Talk:Graph and Tree Analysis

From ParaQ Wiki
Jump to navigationJump to search

Pointer Accessor Functions

The currently proposed pointer accessor functions are of the form

vtkIdType GetInDegree(vtkIdType node);
vtkIdType* GetInEdges(vtkIdType node);

Is there a reason they are not of the form

void GetInEdges(vtkIdType node, vtkIdType &nedges, vtkIdType &*edges);

This latter form matches the cell accessors for poly data and unstructured grids. It also lets you get all the elements desired in one function call rather than two.

--Ken 12:46, 12 Sep 2006 (EDT)

Break up AdjacencyListToEdges array win

I am assuming that the big win for the Graph and Tree Analysis#Break up AdjacencyListToEdges array work is that inserting and deleting nodes and edges from the graph will no longer invalidate the adjacency list. Instead, each operation will simply update the adjacency list, and the broken up adjacency lists will make it possible to do this in O(1) time (amortized).

If this is the case, it would be nice if this was explicitly mentioned on the Wiki page.

--Ken 12:45, 12 Sep 2006 (EDT)

out_degree cost

Why is the cost of out_degree(v) O(out_degree(v)) rather than O(1)? The adjacency lists, which will be in arrays, will necessarily have a count associated with them. As such, you should be able to just return the count, right?

--Ken 12:51, 12 Sep 2006 (EDT)

That's true. I'll update the runtime.
Jeff 08:34, 13 Sep 2006 (EDT)

Separate directed and undirected graph classes.

It is really unclear to me why we need separate classes for directed and undirected graph classes. The two share so much functionality that it does not seem to be worth it.

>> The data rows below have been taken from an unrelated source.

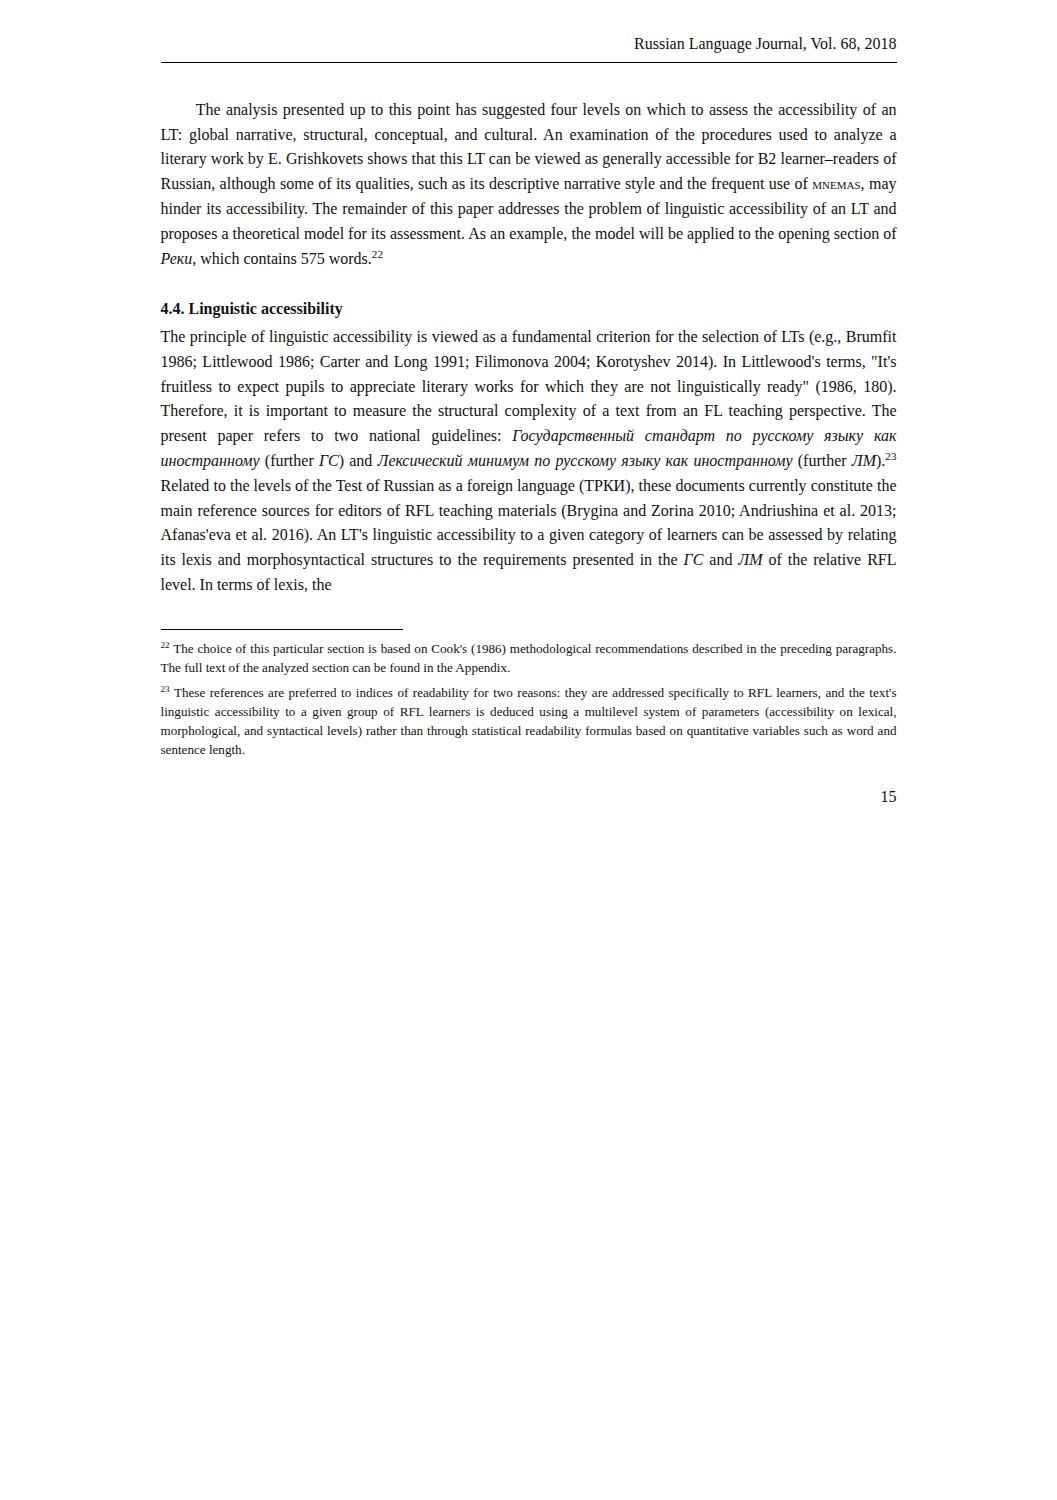Russian Language Journal, Vol. 68, 2018
The analysis presented up to this point has suggested four levels on which to assess the accessibility of an LT: global narrative, structural, conceptual, and cultural. An examination of the procedures used to analyze a literary work by E. Grishkovets shows that this LT can be viewed as generally accessible for B2 learner–readers of Russian, although some of its qualities, such as its descriptive narrative style and the frequent use of mnemas, may hinder its accessibility. The remainder of this paper addresses the problem of linguistic accessibility of an LT and proposes a theoretical model for its assessment. As an example, the model will be applied to the opening section of Реки, which contains 575 words.22
4.4. Linguistic accessibility
The principle of linguistic accessibility is viewed as a fundamental criterion for the selection of LTs (e.g., Brumfit 1986; Littlewood 1986; Carter and Long 1991; Filimonova 2004; Korotyshev 2014). In Littlewood's terms, "It's fruitless to expect pupils to appreciate literary works for which they are not linguistically ready" (1986, 180). Therefore, it is important to measure the structural complexity of a text from an FL teaching perspective. The present paper refers to two national guidelines: Государственный стандарт по русскому языку как иностранному (further ГС) and Лексический минимум по русскому языку как иностранному (further ЛМ).23 Related to the levels of the Test of Russian as a foreign language (ТРКИ), these documents currently constitute the main reference sources for editors of RFL teaching materials (Brygina and Zorina 2010; Andriushina et al. 2013; Afanas'eva et al. 2016). An LT's linguistic accessibility to a given category of learners can be assessed by relating its lexis and morphosyntactical structures to the requirements presented in the ГС and ЛМ of the relative RFL level. In terms of lexis, the
22 The choice of this particular section is based on Cook's (1986) methodological recommendations described in the preceding paragraphs. The full text of the analyzed section can be found in the Appendix.
23 These references are preferred to indices of readability for two reasons: they are addressed specifically to RFL learners, and the text's linguistic accessibility to a given group of RFL learners is deduced using a multilevel system of parameters (accessibility on lexical, morphological, and syntactical levels) rather than through statistical readability formulas based on quantitative variables such as word and sentence length.
15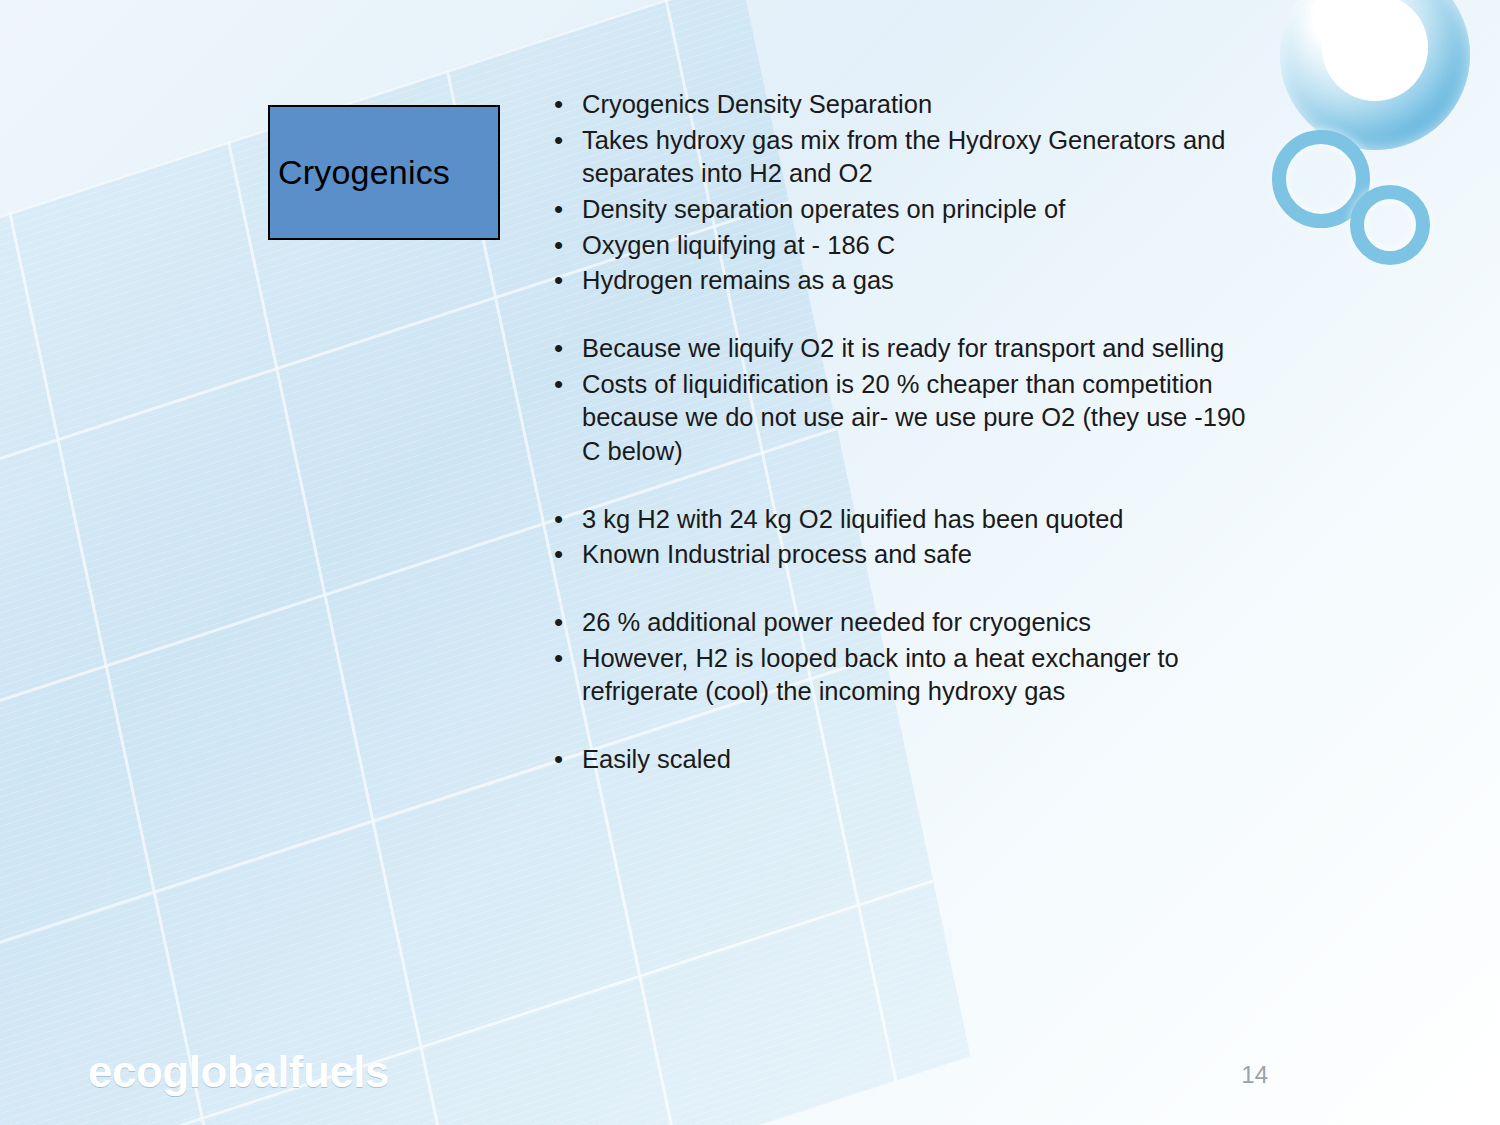Cryogenics
Cryogenics Density Separation
Takes hydroxy gas mix from the Hydroxy Generators and separates into H2 and O2
Density separation operates on principle of
Oxygen liquifying at - 186 C
Hydrogen remains as a gas
Because we liquify O2 it is ready for transport and selling
Costs of liquidification is 20 % cheaper than competition because we do not use air- we use pure O2 (they use -190 C below)
3 kg H2 with 24 kg O2 liquified has been quoted
Known Industrial process and safe
26 % additional power needed for cryogenics
However, H2 is looped back into a heat exchanger to refrigerate (cool) the incoming hydroxy gas
Easily scaled
ecoglobalfuels
14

In my mind, the only difference between the directed and undirected cases are how the adjacency list is updated.

Is there something else that needs to be handled by the BOOST adapter that matters whether the class is directed or not? If so, can't this be handled by a little code in the adapter?

--Ken 13:05, 12 Sep 2006 (EDT)

It's true that we could have boost's functions return the appropriate result for specific functions (like out_edges()) that would give different results depending on whether the vtkGraph is directed or undirected. The issue is that, for boost, each graph type has a corresponding tag directed_category which should be set to directed or undirected. So, if the tag for vtkGraph is set to directed, then undirected algorithms (e.g. connected_components) will not work. It seems that there is no other way around this than to have a separate type for directed and undirected graphs.
--Jeff 12:43, 13 Sep 2006 (EDT)
Ken and I discussed this more and it seems that we could have directed and undirected class types for Boost without changing vtkGraph's class hierarchy. This would involve the classes vtkBoostUndirectedGraph and vtkBoostDirectedGraph which simply wrap a pointer to vtkGraph. The only downside is that each boost function call would involve an additional level of indirection. In order to use a Boost algorithm, the classes would need to be wrapped in the appropriate type as follows
vtkGraph* g;
// ...
if (g->GetDirected())
  {
  vtkBoostDirectedGraph graph(g);
  // Perform directed graph algorithm
  }
else
  {
  vtkBoostUndirectedGraph graph(g);
  // Perform undirected graph algorithm
  }
--Jeff 09:29, 14 Sep 2006 (EDT)

Node and Arc structures moved out of vtkAbstractGraph

This is probably a bit off topic for this web page, but shouldn't the structures for holding node and arc connectivity information (currently EdgesToNodes, NodesToAdjacencyList and AdjacencyListToEdges) be moved out of vtkAbstractGraph into the subclasses. It seems to me that a tree should hold connectivity information very differently than a general graph.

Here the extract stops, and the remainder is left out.